**** Information supplied

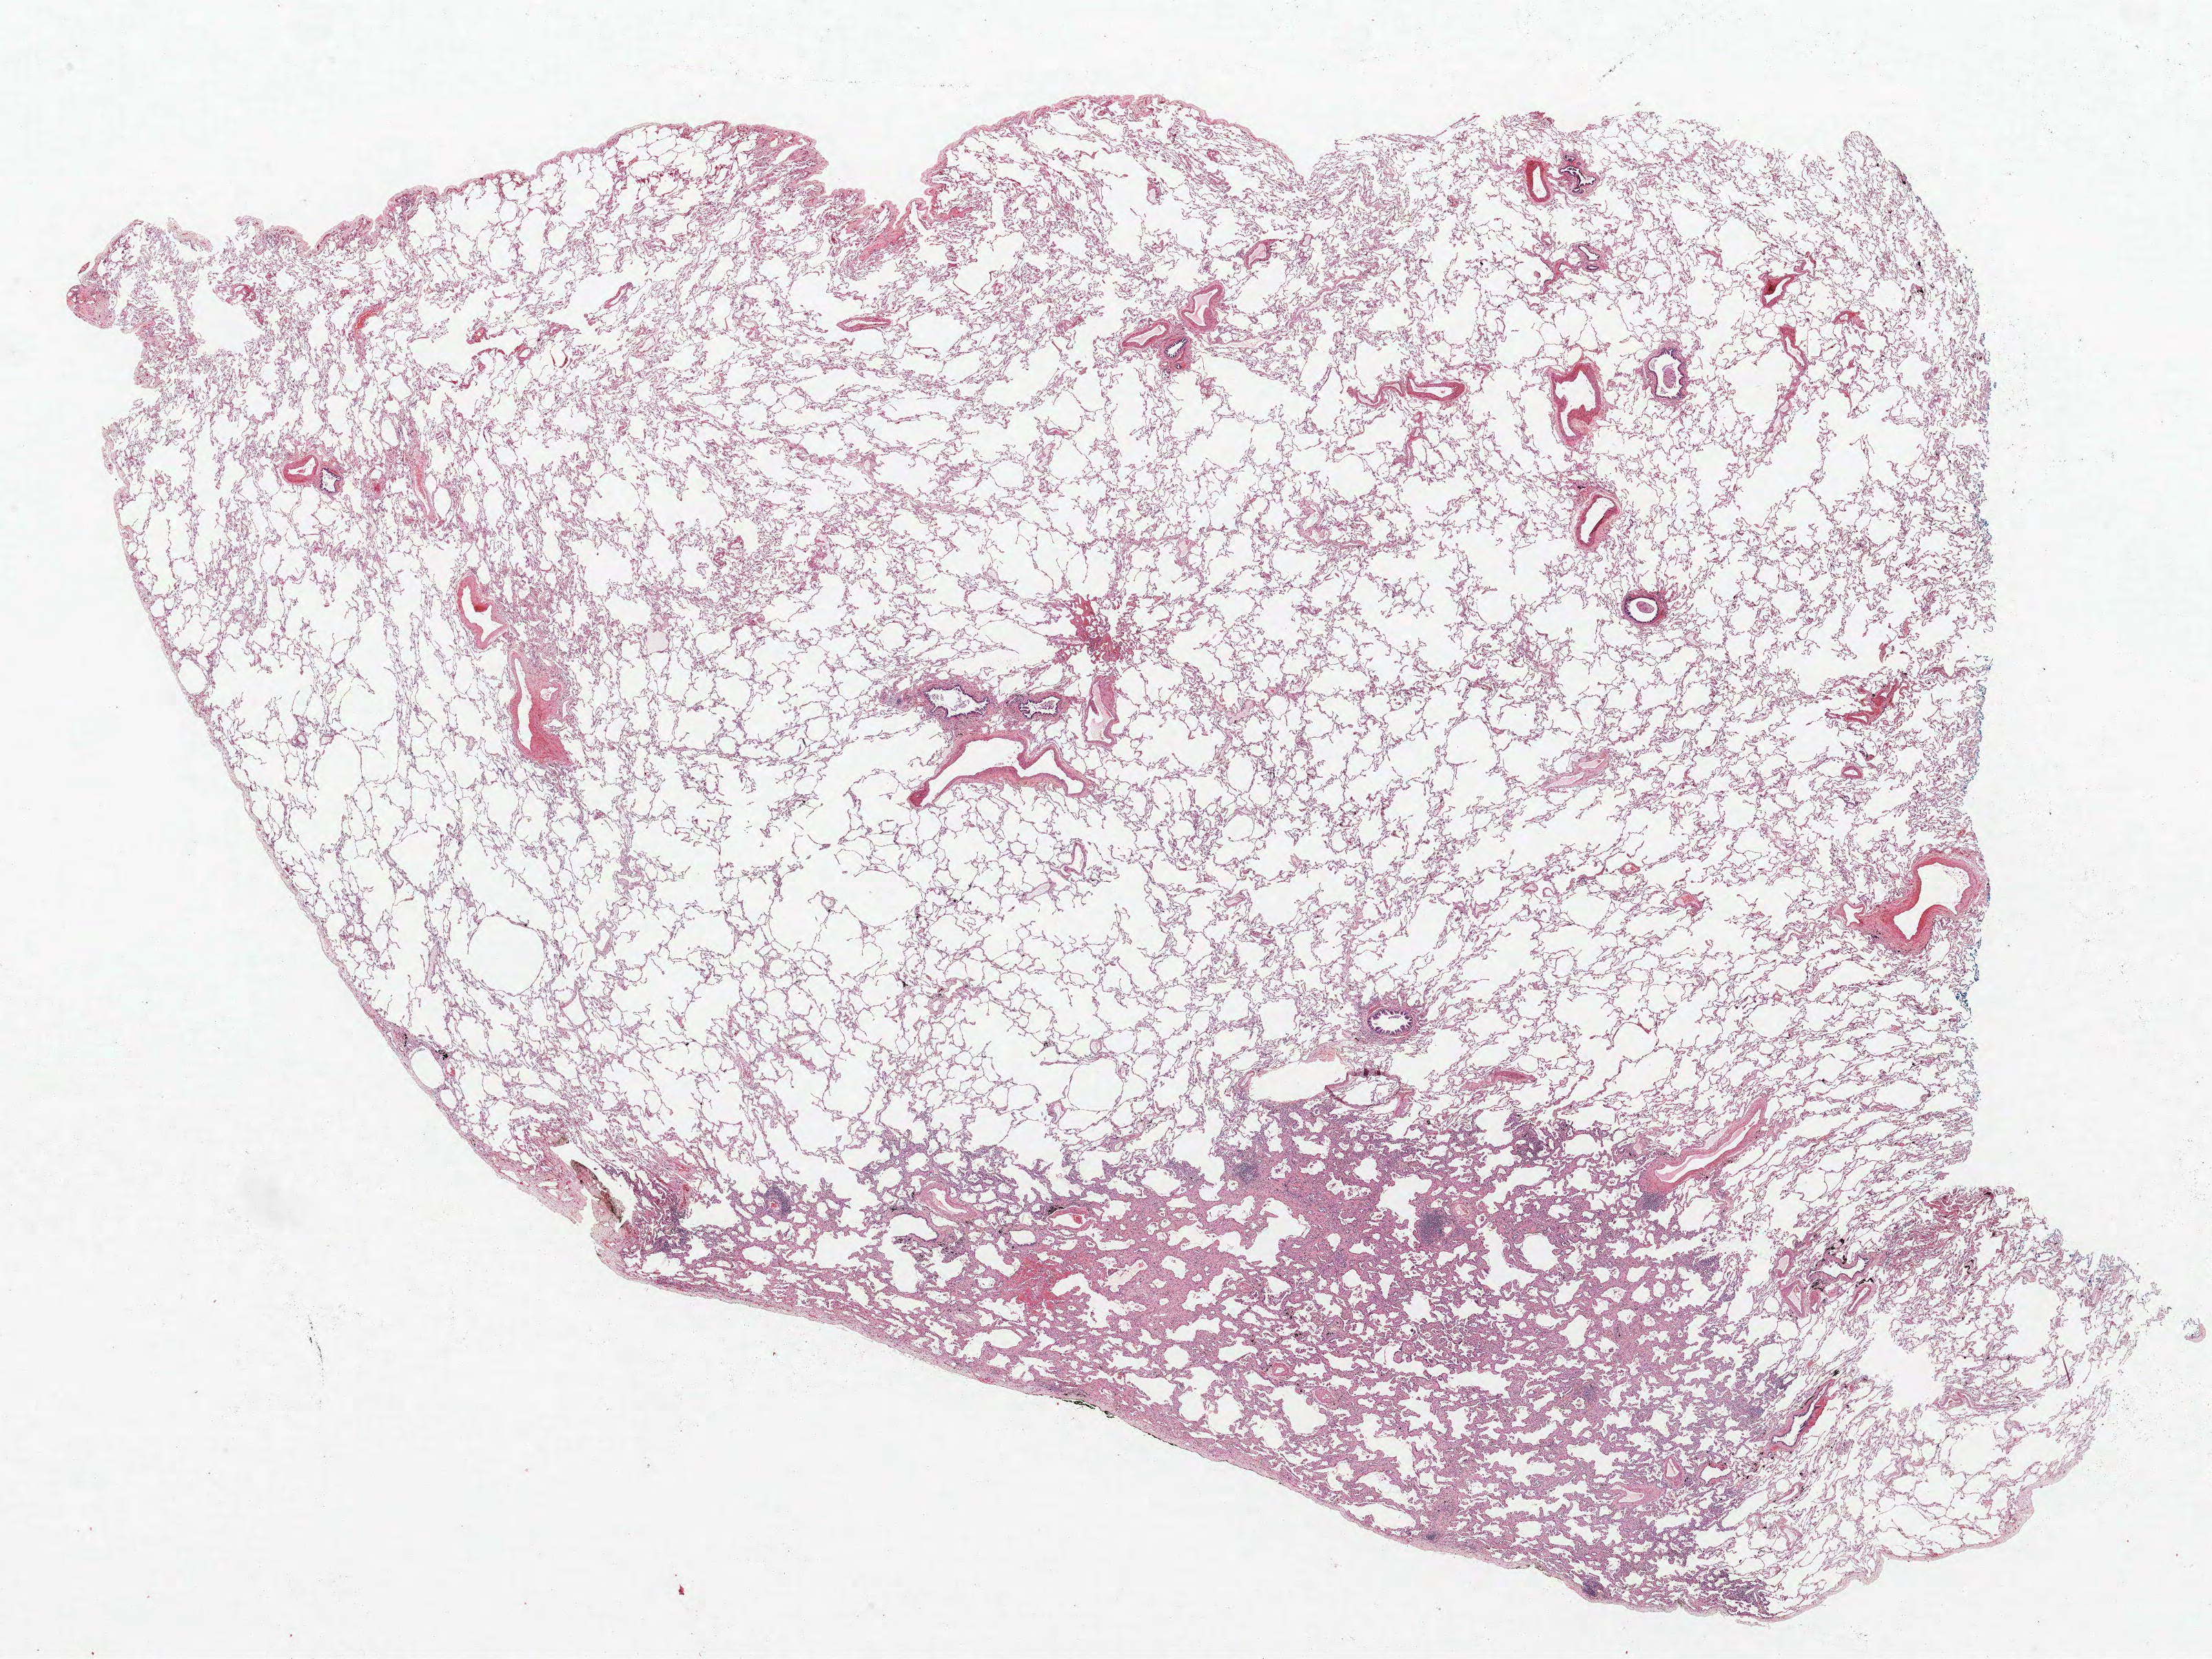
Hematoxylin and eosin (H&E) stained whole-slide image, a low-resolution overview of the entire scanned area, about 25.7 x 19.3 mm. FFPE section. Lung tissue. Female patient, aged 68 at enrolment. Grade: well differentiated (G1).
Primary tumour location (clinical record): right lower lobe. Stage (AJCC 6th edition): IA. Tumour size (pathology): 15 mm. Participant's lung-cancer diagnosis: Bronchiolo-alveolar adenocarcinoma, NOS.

********
**** Information supplied

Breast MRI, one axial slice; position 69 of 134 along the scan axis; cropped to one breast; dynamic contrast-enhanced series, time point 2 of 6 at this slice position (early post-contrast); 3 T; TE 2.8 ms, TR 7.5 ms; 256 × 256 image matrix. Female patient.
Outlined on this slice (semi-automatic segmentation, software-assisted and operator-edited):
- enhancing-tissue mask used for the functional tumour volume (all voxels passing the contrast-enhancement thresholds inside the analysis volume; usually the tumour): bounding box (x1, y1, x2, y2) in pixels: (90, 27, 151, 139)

********

What to produce: Over the whole of the material above, count the lines that contain the word "patient"; give only the number.

Exercise response: 2